Not in itself a talisman, yet acquiring something
of a talismanic character, was that wedding-ring
which a certain young nobleman of Rome,
newly married, placed one day on the outstretched
finger of a brazen statue of Venus, while he was
playing at ball in his garden, together with his
friends. The story is related by William of
Malmesbury in his Chronicle of the Kings of
England (book ii. ch. xiii.); and the incidents
are briefly as follows:—The young nobleman,
having completed his game, went to the statue
to resume his ring, but found the finger clenched
fast in the palm of the hand. His efforts to
remove the ring or to unbend the finger were
fruitless; and for a while he gave up the attempt.
But, going again in the dead of night, he was
astonished to see the finger once more extended,
and the ring gone. In utter dismay, he retired
to bed, where he was conscious of something
dense and cloud-like lying beside him; and at
the same time heard a voice, saying, "I am
Venus, whom you wedded to-dayon whose
finger you put the ring: I have it, and will not
restore it." This continued night after night
for a long while; and the young nobleman was
then advised by the bride's parents to follow
the directions of one Palumbus, a priest and
sorcerer. This person gave the bridegroom a
letter, and told him to go at night into the high
road where it divided into four several ways,
and to stand there in dumb expectation. A procession
of diverse people of both sexes, some
on horseback, and some not, would pass by;
but with these he was not to exchange a word,
even if they should address him. Then would
follow the chief of that company, riding in a
chariot adorned with emeralds and pearls; to
whom the letter was to be delivered in profound
silence. The young nobleman went to the spot
at the prescribed time, and the procession moved
past, exactly as had been foretold. At last came
the chief, who, looking sternly on the intruder,
demanded the occasion of his visit. He, stretching
out his hand in dead silence, gave the necromancer's
letter to the demon, who read it
through, and, lifting his eyes to heaven, solemnly
asked how long the crimes of the priest Palumbus
were to be permitted to endure! The devil
then sent one of his attendants to take the ring by
force from Venus, who parted from it with great
reluctance. Thus were matters set right, as
far as the young nobleman was concerned; but
Palumbus, on hearing what the demon had said
about him, concluded that his time was come.

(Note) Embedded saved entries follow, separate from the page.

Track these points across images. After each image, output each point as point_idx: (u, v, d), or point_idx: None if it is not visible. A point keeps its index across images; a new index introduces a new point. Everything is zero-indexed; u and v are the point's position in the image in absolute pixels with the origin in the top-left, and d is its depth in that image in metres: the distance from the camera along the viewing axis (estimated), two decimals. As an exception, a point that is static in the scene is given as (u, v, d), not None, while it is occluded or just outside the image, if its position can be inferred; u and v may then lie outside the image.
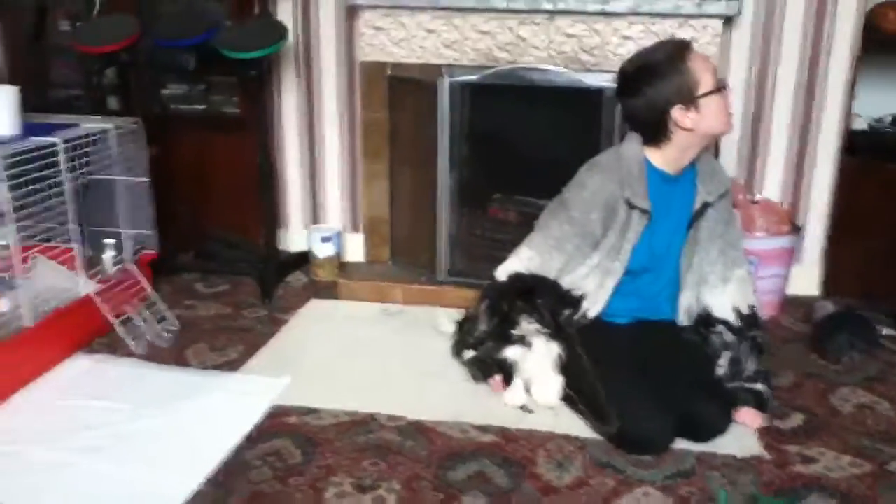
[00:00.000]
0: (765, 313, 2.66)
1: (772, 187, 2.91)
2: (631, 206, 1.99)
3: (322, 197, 3.23)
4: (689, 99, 1.92)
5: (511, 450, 1.87)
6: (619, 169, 2.01)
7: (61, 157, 2.22)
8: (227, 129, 3.12)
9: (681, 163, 2.03)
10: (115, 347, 2.34)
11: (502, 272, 2.10)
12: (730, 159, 2.87)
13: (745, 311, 2.08)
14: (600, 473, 1.78)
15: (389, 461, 1.81)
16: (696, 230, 2.09)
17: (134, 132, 2.54)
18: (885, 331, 2.48)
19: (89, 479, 1.72)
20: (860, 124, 2.88)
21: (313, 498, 1.67)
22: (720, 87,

Accordingly, he made atonement by cutting off
all his limbs, having previously confessed incredible
iniquities in the presence of the Pope and
the Roman people.

The ghastliest talisman on record is "The
Hand of Glory," or dead man's candle, at one
time thought to be used by burglars. The hand
must be that of a murderer hung in chains. It
must be the right hand,— that is to say, the
hand that has done the deed. After blanching
it in the sun, with many mystical ceremonies,
the candle is to be placed within the white and
marrowless fingers. This candle is to be composed
mainly of the fat of a murderer scooped
from under a wayside gibbet; and the wick is
to be made from the dead criminal's hair. According
to the old tradition, the light of this
awful candle has such an effect on those who
see it that they are unable to move or cry out;
so that he who holds it may ransack the room
at his leisure, and set all resistance at defiance.